Newswise — Brenda Cárdenas was excited and grateful to be named a 2018 Outstanding Woman of Color for the University of Wisconsin-Milwaukee this fall by the UW System.
“I think the award has to do with serving the community at UWM and the larger community as well. That’s always been important to me,” she said. “I have also spent my career in my own work as a poet focusing, not exclusively, but quite a bit, on my identity as a Mexican-American or Chicanx identity, culture, history and art.”
Cárdenas, an associate professor of English, also values the writer’s less tangible rewards, ones that come through having others share and relate to her words. Much of her poetry is what she calls “interlingual,” combining the English and Spanish languages to create something new.
In 2015, Maeva Ordaz, a young Latina woman from West Anchorage High School in Anchorage, Alaska, won the national Poetry Out Loud competition reciting Cardenas’ poem, “Zacuanpapalotis.”
That poem about monarch butterflies migrating between countries and cultures reflects her feelings of being a woman in the space between – being both Mexican and American, said Cárdenas.
“That to me was more important than an award I could have won,” Cárdenas said. “She was this young person in Alaska that I connected to through this poem. For me that was one of my favorite achievements.”
Milwaukee poet laureate
Cárdenas, who was Milwaukee’s poet laureate from 2010-2012, grew up in Milwaukee in a Mexican-American family where storytelling was part of daily life. Her grandparents loved sharing stories with the children, both fairytales and memories of their Mexican homeland. Her father’s sister, her aunt Elia, made and bound little blank books out of scrap paper where Cárdenas could write her own stories and make drawings to go with them. “She was my Mexican Mary Poppins.”
Cárdenas’ focus on poetry as the form she wanted to use in her own writings developed in high school as she discovered the works of Gwendolyn Brooks, Langston Hughes, Walt Whitman and others. After starting study in journalism at UW-Eau Claire, she came to UWM as a first generation student, earning her bachelor’s in English. She went on to earn her master’s in creative writing-poetry at the University of Michigan, where she delved into the work of Latin American and U.S. Latinx novelists and poets.
After teaching and working in Chicago for seven years, she returned to Milwaukee, first to MATC and then to UWM. In addition to teaching creative writing and U.S.-Latinx literary studies, she is the author of several volumes of poetry and chapbooks, editor of other poetry anthologies and has contributed to numerous poetry journals and anthologies. In 2014, the Library of Congress recorded a reading of her work for its Spotlight on U.S. Hispanic Writers.

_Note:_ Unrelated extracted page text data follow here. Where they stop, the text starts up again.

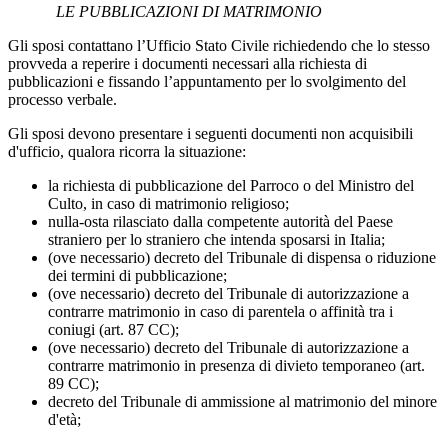
LE PUBBLICAZIONI DI MATRIMONIO
Gli sposi contattano l’Ufficio Stato Civile richiedendo che lo stesso
provveda a reperire i documenti necessari alla richiesta di
pubblicazioni e fissando l’appuntamento per lo svolgimento del
processo verbale.
Gli sposi devono presentare i seguenti documenti non acquisibili
d'ufficio, qualora ricorra la situazione:
la richiesta di pubblicazione del Parroco o del Ministro del
Culto, in caso di matrimonio religioso;
nulla-osta rilasciato dalla competente autorità del Paese
straniero per lo straniero che intenda sposarsi in Italia;
(ove necessario) decreto del Tribunale di dispensa o riduzione
dei termini di pubblicazione;
(ove necessario) decreto del Tribunale di autorizzazione a
contrarre matrimonio in caso di parentela o affinità tra i
coniugi (art. 87 CC);
(ove necessario) decreto del Tribunale di autorizzazione a
contrarre matrimonio in presenza di divieto temporaneo (art.
89 CC);
decreto del Tribunale di ammissione al matrimonio del minore
d'età;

Language as a musical instrument
One critic for the Midwest Book Review wrote of her poetry:
“Language is a musical instrument, and for Brenda Cárdenas, blending musical instruments makes for better music. ‘Boomerang’ is a collection of poetry from Cárdenas emphasizing her unique style of blending English and Spanish to create a truly unique style that those who can appreciate both languages’ better qualities will certainly enjoy.”
The movement toward and support of such interlingual poetry was spotlighted when Juan Felipe Herrera was named the first Latinx poet laureate of the United States in 2015, Cárdenas said.
She worked with a colleague and sponsors to bring Herrera to UWM in 2016. “That was one of my very favorite things I’ve been able to do here.”
Living in Milwaukee again has brought her more fully into her family circle and into a busy life that includes sharing poetry with the community, teaching and writing.
She recently did a poetry reading at the Folger Shakespeare Library in Washington, D.C., that focused on eco-justice poetry. One of her poems that regards both culture and eco-justice was part of an anthology. She also organized a panel at UWM of Milwaukee of creative writers in nonprofit careers to inform students about such a career path. In January, was on a panel of Chicago Latinx writers at the MLA (Modern Language Association) conference.
Inspired by Latinx artists
Currently, her own work has focused on poems inspired by Latinx artists. “One of the series I’m working on is based on drawings by Eric de Luna, who did a series of Lotería cards.” His version is called “100 Names for Death,” featuring different depictions of skeletons. One set of pictures featured women carrying heavy loads of various kinds, including a stack of bird cages and a child. “The poem ended up being about the artwork, but also about the separation of families at the border and the caging of children.”